逆転、挫折、復活……レースに凝縮される悲喜こもごものドラマは、人の一生にも例えられる。だから人は馬に熱狂する。現役ジョッキー・藤田伸二が「名勝負」について語る(構成/柳川悠二)。
* * *
騎手が考える名勝負と、競馬ファンが考える名勝負は根本的に違うんじゃないかな。オレの場合、純粋にレベルの高い馬同士が接戦を演じ、首の上げ下げで勝負が決するようなレースが名勝負だと思う。たとえば、1996年の阪神大賞典。ナリタブライアン(武豊騎乗)とマヤノトップガン(田原成貴騎乗)が第4コーナーからたたき合いを演じたレースがそれに当たる。

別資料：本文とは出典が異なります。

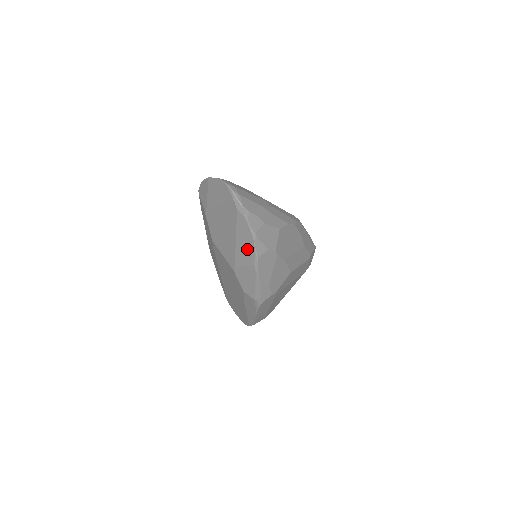
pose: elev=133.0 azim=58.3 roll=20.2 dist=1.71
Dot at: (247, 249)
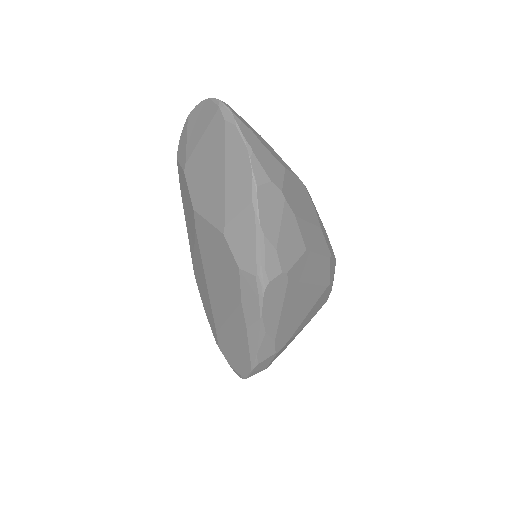
Dot at: (241, 179)
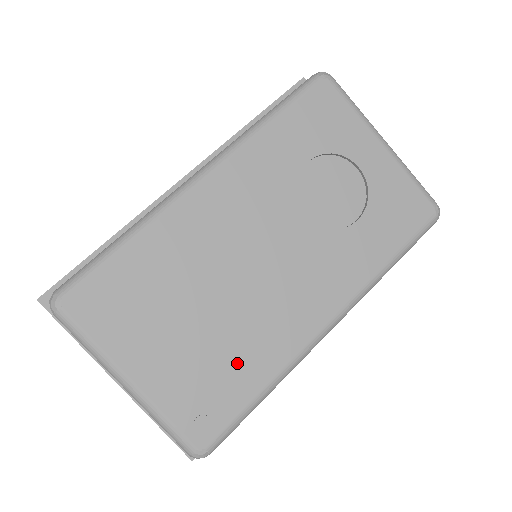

自分が騎乗して勝ったG1なら2009年のスプリンターズS(ローレルゲレイロ)かな。道中、後方を常に気にしながら逃げていたオレは、レース前の予測通りビービーガルダンが後方から迫ってきて、最後は鼻差の勝負になった。写真判定に12分もかかった末、わずか1センチの差で勝つことができた。名勝負とは、実力のある馬同士が実力通りのレースをしてこそ生まれ得るものだと思う。
一方、競馬ファンはオグリキャップが復活を遂げた1990年の有馬記念や、圧倒的な強さを誇ったディープインパクトの走り、2年連続2着だったオルフェーヴルの凱旋門賞挑戦を名勝負として挙げるかもしれない。競馬を愛し、馬券に夢を乗せるファン心理からすれば、いずれも感動するレースではあるかもしれないけど、じゃあそれが名勝負かといったら違うと思う。
一頭がぶっちぎったレースなんてその馬が強かっただけだし、オルフェーヴルが惜しくも敗れた去年の凱旋門賞にしても「クリーンに乗りこなす」ことを信条とするオレからしたら、最後の直線で内ラチにもたれたのが気になった。騎手はレース以外のサイドストーリーに感情移入することはない。
結局、レースを走るのはあくまで馬であり、馬を操る騎手がいくらプランを練ったところで、その通りに馬が走ってくれることなんか10レースに一度あるかないか。騎手が名勝負を演出することはできず、あくまで偶発的に生まれるものだよね。